1. High (but not excessive) dividend yield

Yield is an important measure of dividends because it tells you the percentage of the amount a company pays out in dividends each year relative to its stock price. This makes it easier to compare dividend payouts across the market.

High returns are obviously attractive, but watch out for returns that are too high (usually above 10%) as they can signal trouble. When the market suspects that a company is unable to maintain its dividend, the stock price will fall and actually push the yield up – and that can be a trap. It is therefore better to be wary of excessive returns.

  • Dustin AB has a dividend yield of 5.70%.

2. Dividend Growth

Another important marker for income-oriented investors is a history of dividend growth – and proof that growth will continue. Steady dividend growth may indicate that companies are carefully managing their distribution policies and rewarding their shareholders over time. Rather than aggressively spreading their earnings, dividend-growing companies tend to have more modest returns, but are better able to maintain their payouts.

  • Dustin AB increased its dividend 4 times in the last 10 years – and the dividend per share is is expected to grow by 45.9% over the coming year.

3. Security of dividends

Attractive high yields obviously turn heads – but it’s important to know that a dividend is affordable. Dividend coverage (similar to payout ratio) is a benchmark measure of a company’s net income relative to the dividend paid to shareholders. It is calculated as earnings per share divided by dividend per share and helps indicate how sustainable a dividend is.

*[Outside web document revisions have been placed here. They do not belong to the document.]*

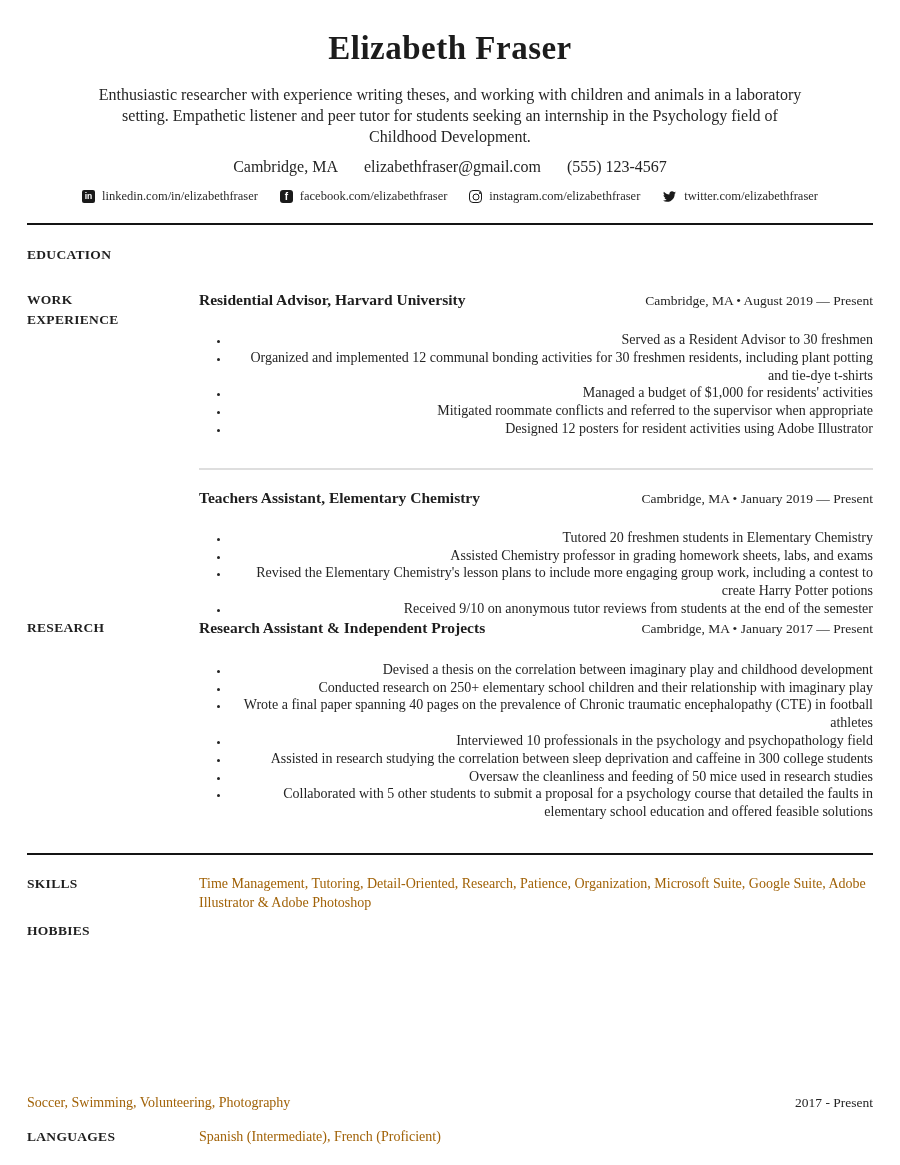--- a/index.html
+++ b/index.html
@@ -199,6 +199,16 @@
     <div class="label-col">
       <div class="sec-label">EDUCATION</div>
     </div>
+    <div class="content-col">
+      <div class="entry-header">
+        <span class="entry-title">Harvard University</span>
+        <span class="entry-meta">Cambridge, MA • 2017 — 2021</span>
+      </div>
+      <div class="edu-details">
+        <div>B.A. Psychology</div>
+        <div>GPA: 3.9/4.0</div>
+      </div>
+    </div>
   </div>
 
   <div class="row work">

A dividend coverage of less than 1x suggests that the company cannot fund the payment from its current year earnings – and could rely on other sources of funds to pay it.

  • Dustin AB has dividend coverage of 1.70.

What does this mean for potential investors?

Yield, growth and security are the three main pillars that underpin some of the most popular dividend investing strategies. But it is important to know that dividend payments can be reduced or canceled very quickly when the outlook changes.

To better understand the dividend outlook of any stock, it’s important to do some research yourself. Indeed, we have identified areas of concern with Dustin AB which you can read about here.